I agree that this is how the energy density, viewed as the 0-0 component of the SET, scales. However, I'm not sure how this fits in with the radiation intensity varying as the fourth power of the Doppler factor. Here's a partial heuristic guess at how the two results could be consistent:

The total radiation intensity (when integrated over all frequencies) is a power per unit solid angle, which can be converted to a power per unit area at a given distance from the source by computing the total area of a 2-sphere at that distance. Power is energy per unit time, so an observer moving towards the source should see power increased by one extra gamma factor relative to energy density, because of time dilation; and the conversion of solid angle to area will pick up another factor of gamma for an observer moving towards the source, because the distance to the source will be length contracted.

This gets us two factors of gamma, but we still need two factors of $1 + v$ to get two more Doppler factors. So I'm still not sure how all this fits together.

 

[pervect]

I agree that this is how the energy density, viewed as the 0-0 component of the SET, scales. However, I'm not sure how this fits in with the radiation intensity varying as the fourth power of the Doppler factor. Here's a partial heuristic guess at how the two results could be consistent:

The total radiation intensity (when integrated over all frequencies) is a power per unit solid angle, which can be converted to a power per unit area at a given distance from the source by computing the total area of a 2-sphere at that distance. Power is energy per unit time, so an observer moving towards the source should see power increased by one extra gamma factor relative to energy density, because of time dilation; and the conversion of solid angle to area will pick up another factor of gamma for an observer moving towards the source, because the distance to the source will be length contracted.

This gets us two factors of gamma, but we still need two factors of $1 + v$ to get two more Doppler factors. So I'm still not sure how all this fits together.

There was a long PF thread on this before, but I'm not sure anymore what conclusion I drew at that time. I think I concluded that you did wind up with a blackbody spectrum, but the emission constant was different. I know I made at least one mistake along the way, which doesn't help me remember the right result :(.
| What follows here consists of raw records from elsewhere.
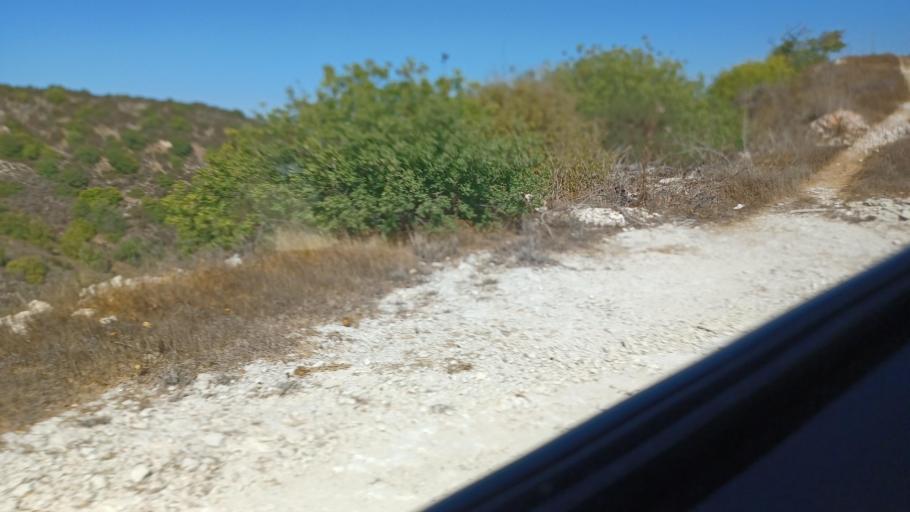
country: CY
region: Pafos
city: Tala
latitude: 34.8651
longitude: 32.4489
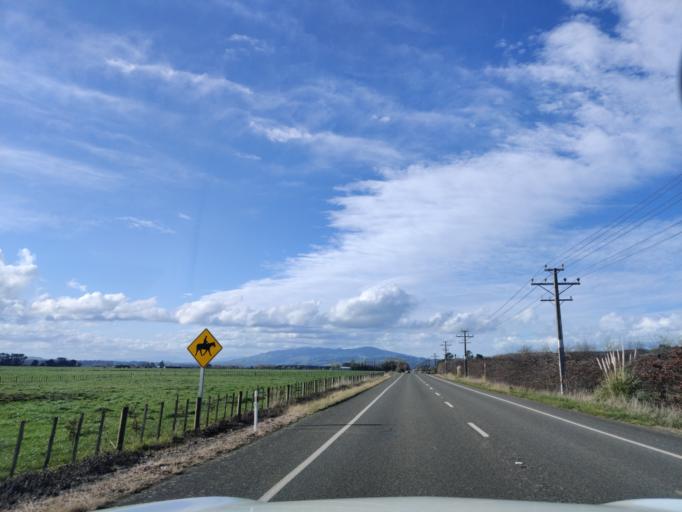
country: NZ
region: Manawatu-Wanganui
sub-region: Palmerston North City
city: Palmerston North
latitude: -40.3533
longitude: 175.6926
https://www.physicsforums.com/threa...elativistic-speeds.696108/page-3#post-4411342
https://www.physicsforums.com/threa...elativistic-speeds.696108/page-5#post-4412774

 

[m4r35n357]

I found this paper: http://people.physics.anu.edu.au/~cms130/vrproject/resources/Notes_Relativity_2008.pdf when doing my twin paradox raytracing stuff. The last part of section 10 gives the POV of the Real-Time Relativity authors on this matter. They appear to specify either the third or fourth power of doppler, depending on what you are looking for. I never bothered to fully understand it as I had no intention of implementing it accurately ;)

 

[PeterDonis]

There was a long PF thread on this before

I think pervect summed it up pretty well (and resolved the question I had posed in post #7) in this post; his summary is basically this (he is using r to denote the Doppler factor):

The total photon arrival from the source, integrated over the entire view, scales as r. So the photon arrival rate increases if you're moving towards the object.

The total energy delivered scales as r^2, because $E = h \nu$ and $\nu$ gets doppler shifted. The usual definition of intensity is via delivered energy, so the intensity scales as r^2.

Relativistic aberation makes the angle subtended by the object smaller - this causes the object's apparent area to shrink by a factor of r^2. This would make the surface brightness scale as r^4 (the same energy is delivered in a smaller area).

So energy density does scale like the square of the Doppler factor, while intensity--power per unit area--does scale like the fourth power of the Doppler factor. Which is the "correct" answer depends on which of the two--energy density or intensity--is driving the effect you're interested in.